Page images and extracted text
+ + + +
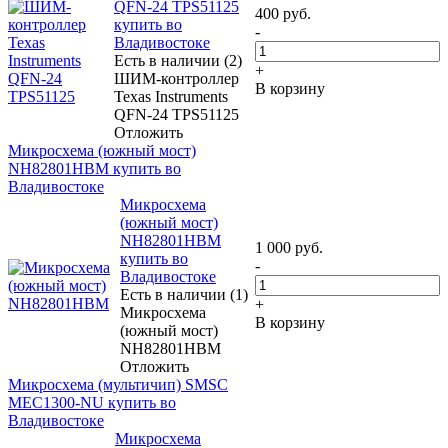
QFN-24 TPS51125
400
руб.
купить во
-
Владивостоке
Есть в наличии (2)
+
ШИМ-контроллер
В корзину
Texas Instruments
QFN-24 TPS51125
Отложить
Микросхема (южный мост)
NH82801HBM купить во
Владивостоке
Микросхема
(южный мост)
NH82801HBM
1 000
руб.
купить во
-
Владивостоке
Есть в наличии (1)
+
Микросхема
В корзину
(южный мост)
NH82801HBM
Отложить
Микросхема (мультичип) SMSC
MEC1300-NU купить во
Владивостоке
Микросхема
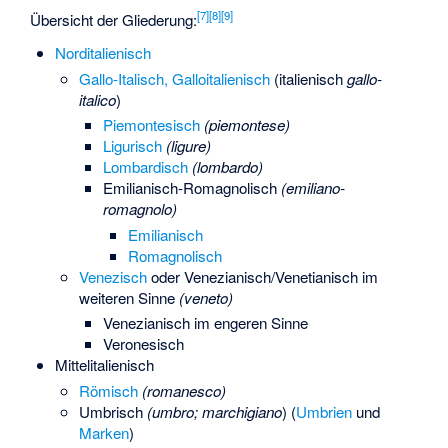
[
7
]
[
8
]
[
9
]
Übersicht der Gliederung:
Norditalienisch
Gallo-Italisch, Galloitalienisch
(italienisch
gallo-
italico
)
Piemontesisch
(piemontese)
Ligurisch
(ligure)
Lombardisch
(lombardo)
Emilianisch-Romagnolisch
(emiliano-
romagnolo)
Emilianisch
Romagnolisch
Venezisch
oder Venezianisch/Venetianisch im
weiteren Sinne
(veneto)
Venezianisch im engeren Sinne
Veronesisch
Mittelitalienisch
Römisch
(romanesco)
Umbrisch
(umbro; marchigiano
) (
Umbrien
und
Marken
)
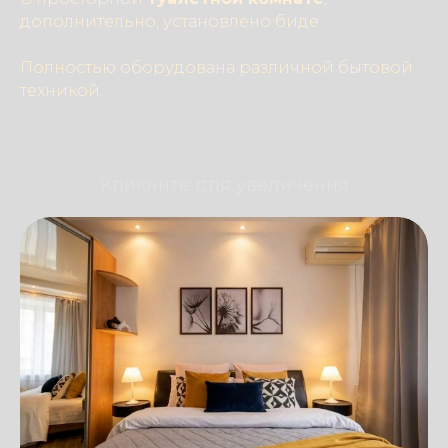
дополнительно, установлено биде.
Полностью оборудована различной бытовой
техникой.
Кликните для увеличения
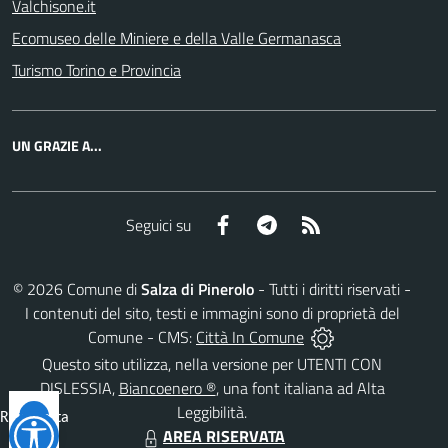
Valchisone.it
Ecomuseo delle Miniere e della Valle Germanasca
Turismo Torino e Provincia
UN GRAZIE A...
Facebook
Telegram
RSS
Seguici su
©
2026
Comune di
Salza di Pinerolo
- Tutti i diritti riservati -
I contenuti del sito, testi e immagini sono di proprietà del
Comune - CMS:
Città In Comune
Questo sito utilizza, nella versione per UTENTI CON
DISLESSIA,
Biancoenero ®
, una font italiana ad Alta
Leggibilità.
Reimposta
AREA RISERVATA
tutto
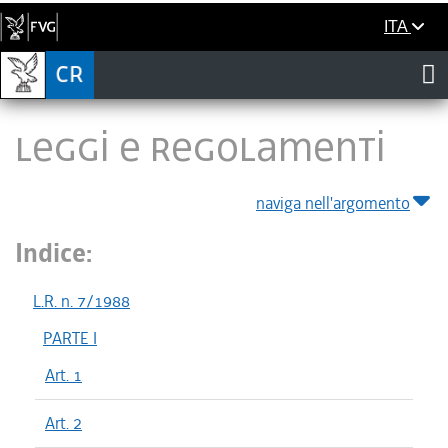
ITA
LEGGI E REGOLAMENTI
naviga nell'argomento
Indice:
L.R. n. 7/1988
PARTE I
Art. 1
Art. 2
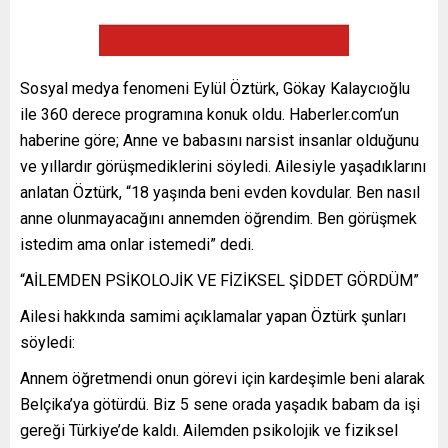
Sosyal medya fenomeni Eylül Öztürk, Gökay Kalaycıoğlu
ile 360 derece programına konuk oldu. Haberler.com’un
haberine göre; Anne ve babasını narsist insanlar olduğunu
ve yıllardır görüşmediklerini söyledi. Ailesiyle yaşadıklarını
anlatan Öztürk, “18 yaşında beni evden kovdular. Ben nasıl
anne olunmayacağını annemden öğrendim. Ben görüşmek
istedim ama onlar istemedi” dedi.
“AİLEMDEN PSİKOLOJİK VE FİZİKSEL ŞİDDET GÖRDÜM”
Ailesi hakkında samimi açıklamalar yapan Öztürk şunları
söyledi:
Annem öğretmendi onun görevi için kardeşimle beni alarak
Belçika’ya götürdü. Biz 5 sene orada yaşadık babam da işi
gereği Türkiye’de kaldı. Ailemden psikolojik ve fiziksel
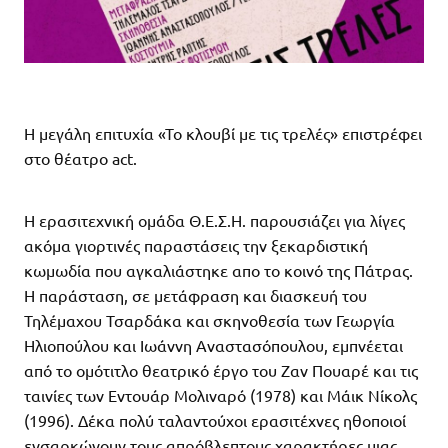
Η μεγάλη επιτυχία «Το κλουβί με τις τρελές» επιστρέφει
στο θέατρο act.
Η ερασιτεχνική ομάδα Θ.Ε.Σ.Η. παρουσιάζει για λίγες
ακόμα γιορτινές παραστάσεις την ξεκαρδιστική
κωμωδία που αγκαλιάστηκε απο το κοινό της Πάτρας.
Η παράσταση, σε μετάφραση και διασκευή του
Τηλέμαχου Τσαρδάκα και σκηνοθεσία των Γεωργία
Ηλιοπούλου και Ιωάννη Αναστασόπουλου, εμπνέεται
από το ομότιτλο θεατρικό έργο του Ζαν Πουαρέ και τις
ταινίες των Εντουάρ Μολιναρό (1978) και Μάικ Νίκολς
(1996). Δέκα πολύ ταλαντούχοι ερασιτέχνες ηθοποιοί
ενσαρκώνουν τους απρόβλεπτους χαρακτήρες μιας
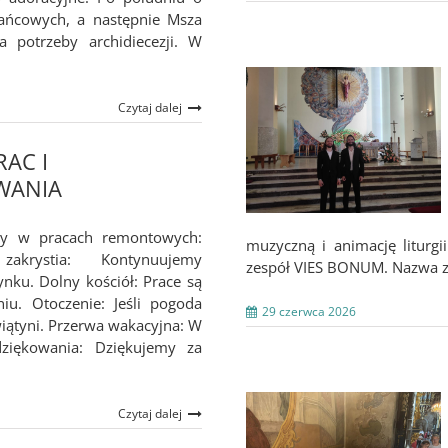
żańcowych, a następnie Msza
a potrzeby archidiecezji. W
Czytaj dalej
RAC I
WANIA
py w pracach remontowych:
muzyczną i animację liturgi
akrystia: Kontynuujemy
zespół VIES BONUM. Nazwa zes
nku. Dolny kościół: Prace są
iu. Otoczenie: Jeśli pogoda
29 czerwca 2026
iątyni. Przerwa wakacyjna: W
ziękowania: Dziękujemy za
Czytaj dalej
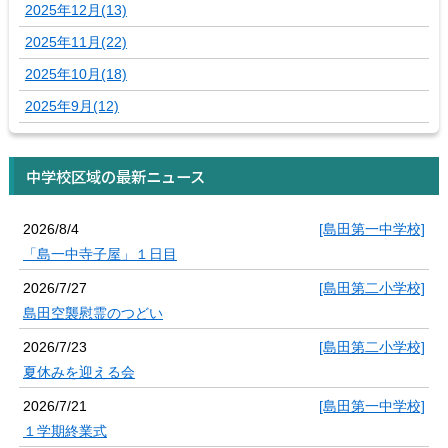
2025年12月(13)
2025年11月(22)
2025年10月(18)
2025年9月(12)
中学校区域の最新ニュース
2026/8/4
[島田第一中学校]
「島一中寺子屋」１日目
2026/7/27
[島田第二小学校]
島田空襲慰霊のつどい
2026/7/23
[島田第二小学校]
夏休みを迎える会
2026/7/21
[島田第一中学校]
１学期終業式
+ + + +
**Aim of the task**
Only the lines from the one that holds "2025年12月(13)" through the end of the records should appear in the answer, each restated exactly.

**Response for this exercise**
2025年12月(13)
2025年11月(22)
2025年10月(18)
2025年9月(12)
中学校区域の最新ニュース
2026/8/4
[島田第一中学校]
「島一中寺子屋」１日目
2026/7/27
[島田第二小学校]
島田空襲慰霊のつどい
2026/7/23
[島田第二小学校]
夏休みを迎える会
2026/7/21
[島田第一中学校]
１学期終業式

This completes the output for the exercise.